**EXTRACTED RECORDS**
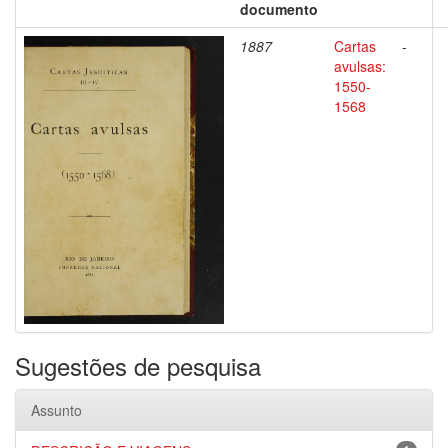
documento
1887
Cartas
-
avulsas:
1550-
1568
Sugestões de pesquisa
Assunto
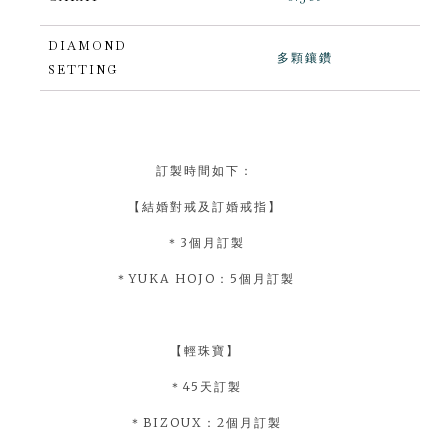
DIAMOND
多顆鑲鑽
SETTING
訂製時間如下：
【結婚對戒及訂婚戒指】
＊3個月訂製
＊YUKA HOJO：5個月訂製
【輕珠寶】
＊45天訂製
＊BIZOUX：2個月訂製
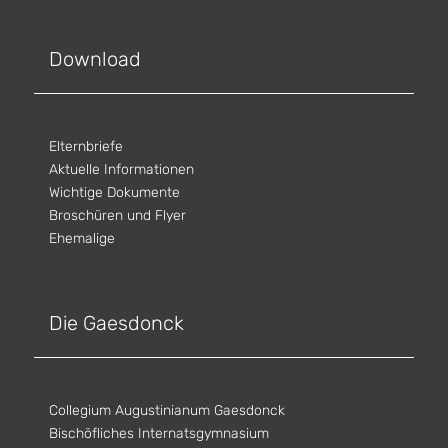
Download
Elternbriefe
Aktuelle Informationen
Wichtige Dokumente
Broschüren und Flyer
Ehemalige
Die Gaesdonck
Collegium Augustinianum Gaesdonck
Bischöfliches Internatsgymnasium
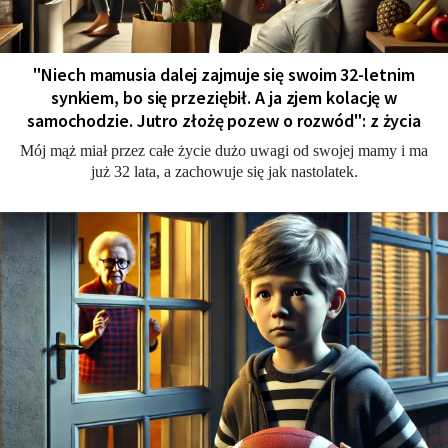
"Niech mamusia dalej zajmuje się swoim 32-letnim
synkiem, bo się przeziębił. A ja zjem kolację w
samochodzie. Jutro złożę pozew o rozwód": z życia
Mój mąż miał przez całe życie dużo uwagi od swojej mamy i ma
już 32 lata, a zachowuje się jak nastolatek.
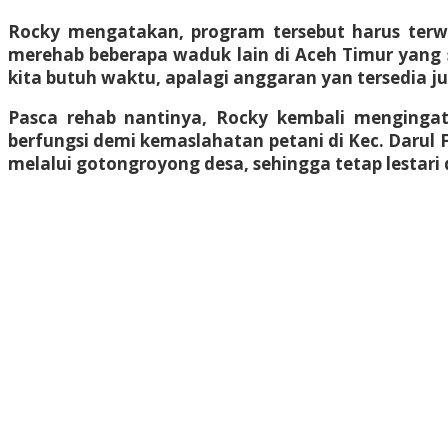
Rocky mengatakan, program tersebut harus ter
merehab beberapa waduk lain di Aceh Timur yang s
kita butuh waktu, apalagi anggaran yan tersedia ju
Pasca rehab nantinya, Rocky kembali mengingat
berfungsi demi kemaslahatan petani di Kec. Darul 
melalui gotongroyong desa, sehingga tetap lestari 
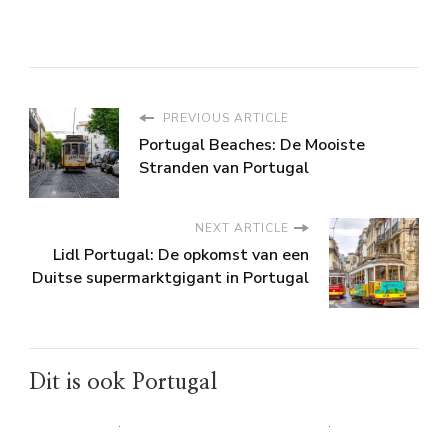
PREVIOUS ARTICLE
Portugal Beaches: De Mooiste
Stranden van Portugal
NEXT ARTICLE
Lidl Portugal: De opkomst van een
Duitse supermarktgigant in Portugal
Dit is ook Portugal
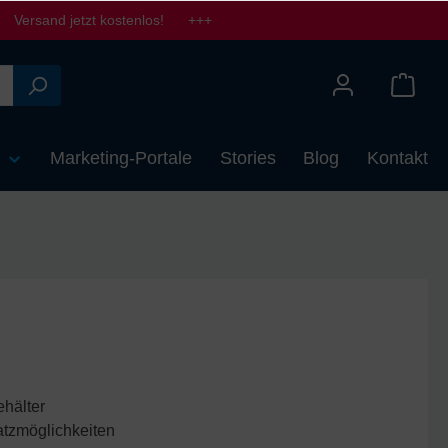
Versand jetzt kostenlos! +++
n
Marketing-Portale
Stories
Blog
Kontakt
hälter
atzmöglichkeiten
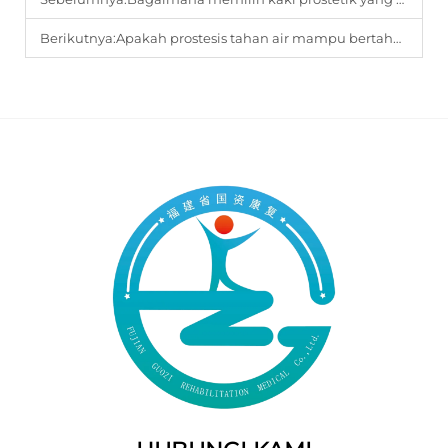
Berikutnya:
Apakah prostesis tahan air mampu bertahan dalam mandi harian tanpa mengalami kerusakan?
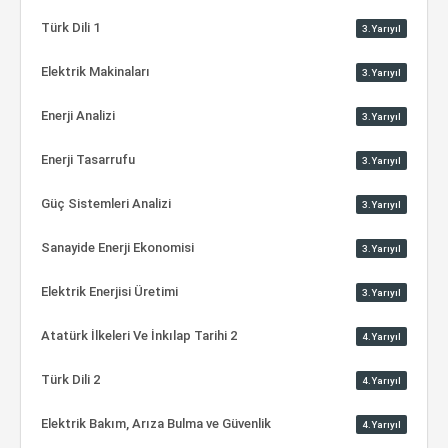
Türk Dili 1
3.Yarıyıl
Elektrik Makinaları
3.Yarıyıl
Enerji Analizi
3.Yarıyıl
Enerji Tasarrufu
3.Yarıyıl
Güç Sistemleri Analizi
3.Yarıyıl
Sanayide Enerji Ekonomisi
3.Yarıyıl
Elektrik Enerjisi Üretimi
3.Yarıyıl
Atatürk İlkeleri Ve İnkılap Tarihi 2
4.Yarıyıl
Türk Dili 2
4.Yarıyıl
Elektrik Bakım, Arıza Bulma ve Güvenlik
4.Yarıyıl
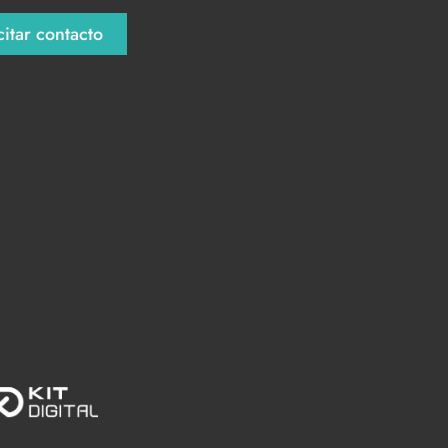
citar contacto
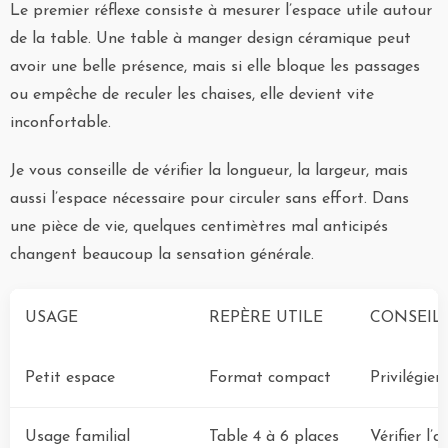
Le premier réflexe consiste à mesurer l’espace utile autour
de la table. Une table à manger design céramique peut
avoir une belle présence, mais si elle bloque les passages
ou empêche de reculer les chaises, elle devient vite
inconfortable.
Je vous conseille de vérifier la longueur, la largeur, mais
aussi l’espace nécessaire pour circuler sans effort. Dans
une pièce de vie, quelques centimètres mal anticipés
changent beaucoup la sensation générale.
USAGE
REPÈRE UTILE
CONSEIL
Petit espace
Format compact
Privilégier
Usage familial
Table 4 à 6 places
Vérifier l’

**ASSIGNMENT**
Transcribe every line of text from all of the items above, in order, and leave the pictures out of your answer.

**PROBLEM SOLUTION**
documento
1887
Cartas
-
avulsas:
1550-
1568
Sugestões de pesquisa
Assunto
DIAMOND
多顆鑲鑽
SETTING
訂製時間如下：
【結婚對戒及訂婚戒指】
＊3個月訂製
＊YUKA HOJO：5個月訂製
【輕珠寶】
＊45天訂製
＊BIZOUX：2個月訂製
Download
Elternbriefe
Aktuelle Informationen
Wichtige Dokumente
Broschüren und Flyer
Ehemalige
Die Gaesdonck
Collegium Augustinianum Gaesdonck
Bischöfliches Internatsgymnasium
"Niech mamusia dalej zajmuje się swoim 32-letnim
synkiem, bo się przeziębił. A ja zjem kolację w
samochodzie. Jutro złożę pozew o rozwód": z życia
Mój mąż miał przez całe życie dużo uwagi od swojej mamy i ma
już 32 lata, a zachowuje się jak nastolatek.
Rocky mengatakan, program tersebut harus ter
merehab beberapa waduk lain di Aceh Timur yang s
kita butuh waktu, apalagi anggaran yan tersedia ju
Pasca rehab nantinya, Rocky kembali mengingat
berfungsi demi kemaslahatan petani di Kec. Darul 
melalui gotongroyong desa, sehingga tetap lestari 
PREVIOUS ARTICLE
Portugal Beaches: De Mooiste
Stranden van Portugal
NEXT ARTICLE
Lidl Portugal: De opkomst van een
Duitse supermarktgigant in Portugal
Dit is ook Portugal
Versand jetzt kostenlos! +++
n
Marketing-Portale
Stories
Blog
Kontakt
hälter
atzmöglichkeiten
Berikutnya:
Apakah prostesis tahan air mampu bertahan dalam mandi harian tanpa mengalami kerusakan?
Türk Dili 1
3.Yarıyıl
Elektrik Makinaları
3.Yarıyıl
Enerji Analizi
3.Yarıyıl
Enerji Tasarrufu
3.Yarıyıl
Güç Sistemleri Analizi
3.Yarıyıl
Sanayide Enerji Ekonomisi
3.Yarıyıl
Elektrik Enerjisi Üretimi
3.Yarıyıl
Atatürk İlkeleri Ve İnkılap Tarihi 2
4.Yarıyıl
Türk Dili 2
4.Yarıyıl
Elektrik Bakım, Arıza Bulma ve Güvenlik
4.Yarıyıl
citar contacto
Le premier réflexe consiste à mesurer l’espace utile autour
de la table. Une table à manger design céramique peut
avoir une belle présence, mais si elle bloque les passages
ou empêche de reculer les chaises, elle devient vite
inconfortable.
Je vous conseille de vérifier la longueur, la largeur, mais
aussi l’espace nécessaire pour circuler sans effort. Dans
une pièce de vie, quelques centimètres mal anticipés
changent beaucoup la sensation générale.
USAGE
REPÈRE UTILE
CONSEIL
Petit espace
Format compact
Privilégier
Usage familial
Table 4 à 6 places
Vérifier l’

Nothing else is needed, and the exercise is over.